**EXTRAIT DU DOCUMENT**
***

Les faits utiles tiennent à une production segmentée au sein d’un même groupe, au transfert de volumes, à une relation commerciale intragroupe et à la perte d’un client majeur sur un segment spécifique. La procédure a opposé, en première instance, la salariée au sein employeur et à une société du même périmètre, avec un jugement favorable à la thèse du co-emploi et à la critique du licenciement. Saisie par les sociétés, la Cour d’appel infirme sur le co-emploi, mais dit le licenciement économique sans cause réelle et sérieuse, accordant une indemnité encadrée par le barème légal et rejetant la demande de préavis.

La question de droit portait d’abord sur les conditions du co-emploi en présence d’une coordination de groupe et d’interventions croisées en matière industrielle, commerciale et sociale. Elle portait ensuite sur la détermination du secteur d’activité pertinent et la preuve d’une réorganisation nécessaire à la sauvegarde de la compétitivité, ou de difficultés économiques, au sens de l’article L. 1233-3 du code du travail. La Cour retient qu’aucune immixtion permanente n’a conduit à une perte totale d’autonomie de la société employeur, puis juge le motif économique non caractérisé faute d’éléments probants sur la compétitivité dans le périmètre retenu.

I. Le sens de la décision

A. Les conditions strictes du co-emploi rappelées et appliquées

La Cour rappelle la définition prétorienne du co-emploi en dehors de tout lien de subordination direct avec la société sœur. Elle cite que « Hors l’existence d’un tel lien de subordination, une société ne peut être qualifiée de co-employeur […] que s’il existe […] une immixtion permanente […] conduisant à la perte totale d’autonomie d’action de cette dernière. » La solution s’inscrit dans la ligne classique, distinguant nécessaire coordination et emprise anormale.

L’analyse factuelle est serrée et individualisée. Les éléments invoqués, relatifs à des cartes de visite, à des mails de plan de charge, à des audits sécurité, et à des arbitrages industriels, traduisent une coopération opérationnelle, mais non une substitution aux pouvoirs essentiels de l’employeur. La Cour constate que « les éléments versés ne révélant pas une immixtion permanente excédant une nécessaire collaboration dans un but de coordination et de rationalisation économique ». L’exercice effectif des prérogatives hiérarchiques par l’encadrement du site, les conventions de services internes au groupe et l’absence de confusion de direction sont décisifs.

***

**DONNÉES CI-DESSOUS**
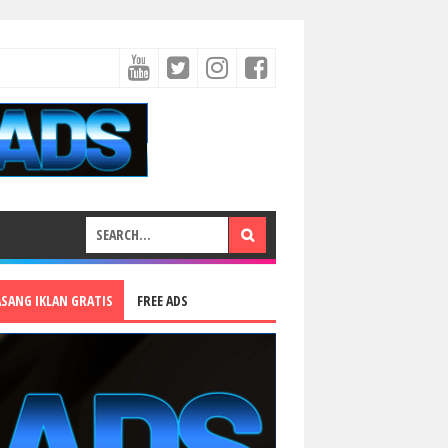
ASANG IKLAN GRATIS
FREE ADS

***

**TRAVAIL À RÉALISER**
• a. Reformulez sous forme de liste le paragraphe de l'extrait qui commence par « L’analyse factuelle est serrée » en conservant ses faits essentiels.
• b. Restituez à l'identique le passage de l'extrait allant de « L’analyse factuelle est » à « direction sont décisifs. ».

**RÉPONSES ATTENDUES**
• a.
- Analyse factuelle serrée et individualisée.
- Éléments invoqués : cartes de visite, mails de plan de charge, audits sécurité, arbitrages industriels.
- Ces éléments traduisent une coopération opérationnelle, sans substitution aux pouvoirs essentiels de l'employeur.
- Constat de la Cour : aucune immixtion permanente excédant une collaboration nécessaire à la coordination et à la rationalisation économique.
- Éléments décisifs : exercice effectif des prérogatives hiérarchiques par l'encadrement du site, conventions de services internes au groupe, absence de confusion de direction.

• b.
L’analyse factuelle est serrée et individualisée. Les éléments invoqués, relatifs à des cartes de visite, à des mails de plan de charge, à des audits sécurité, et à des arbitrages industriels, traduisent une coopération opérationnelle, mais non une substitution aux pouvoirs essentiels de l’employeur. La Cour constate que « les éléments versés ne révélant pas une immixtion permanente excédant une nécessaire collaboration dans un but de coordination et de rationalisation économique ». L’exercice effectif des prérogatives hiérarchiques par l’encadrement du site, les conventions de services internes au groupe et l’absence de confusion de direction sont décisifs.